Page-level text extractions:
■ ■ ■ ■ ■ ■ ■

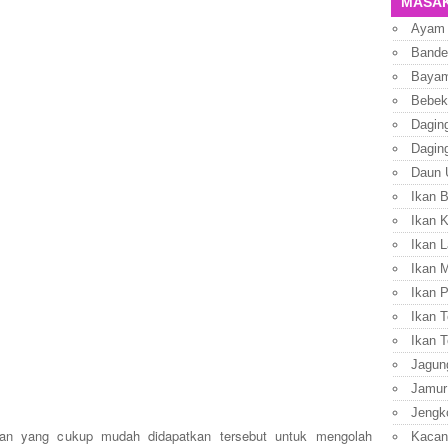
MASAK
Ayam
Bande
Baya
Bebek
Dagin
Dagin
Daun 
Ikan 
Ikan 
Ikan L
Ikan 
Ikan P
Ikan T
Ikan T
Jagun
Jamur
Jengk
han yang cukup mudah didapatkan tersebut untuk mengolah
Kacan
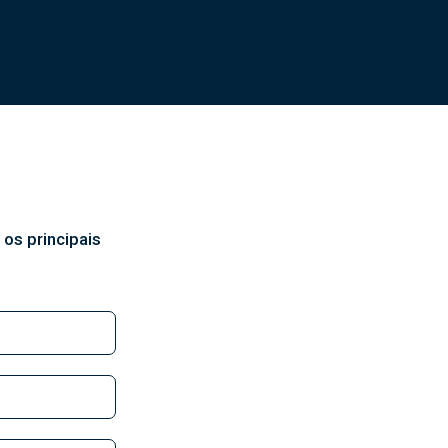
os principais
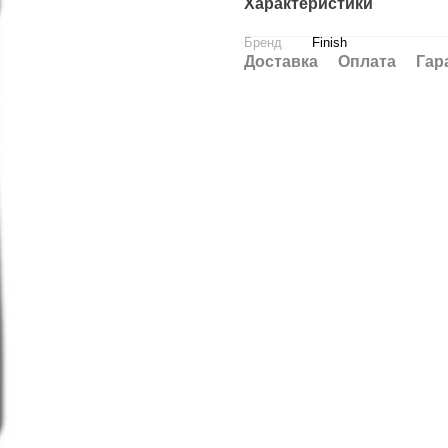
Характеристики
Бренд
Finish
Доставка
Оплата
Гар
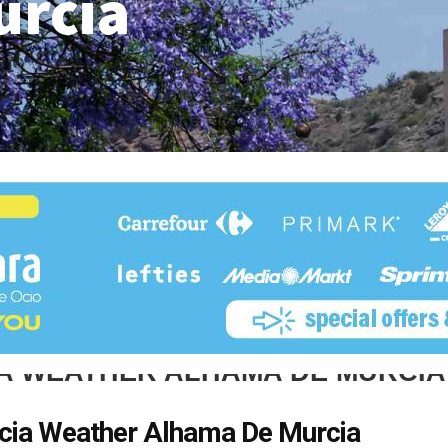
urcia
A WEATHER ALHAMA DE MURCIA
cia Weather Alhama De Murcia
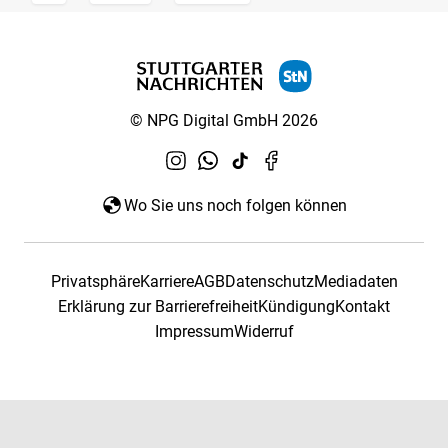
© NPG Digital GmbH 2026
Wo Sie uns noch folgen können
Privatsphäre
Karriere
AGB
Datenschutz
Mediadaten
Erklärung zur Barrierefreiheit
Kündigung
Kontakt
Impressum
Widerruf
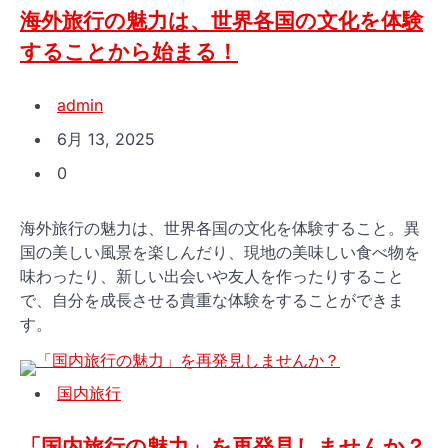
海外旅行の魅力は、世界各国の文化を体験
することから始まる！
admin
6月 13, 2025
0
海外旅行の魅力は、世界各国の文化を体験すること。異
国の美しい風景を楽しんだり、現地の美味しい食べ物を
味わったり、新しい出会いや友人を作ったりすること
で、自分を成長させる貴重な体験をすることができま
す。
国内旅行
「国内旅行の魅力」を再発見しませんか？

■ ■ ■ ■ ■ ■ ■

Only one number is needed: please count the lines of the entries above in which the string "海外旅行の魅力は" occurs.

2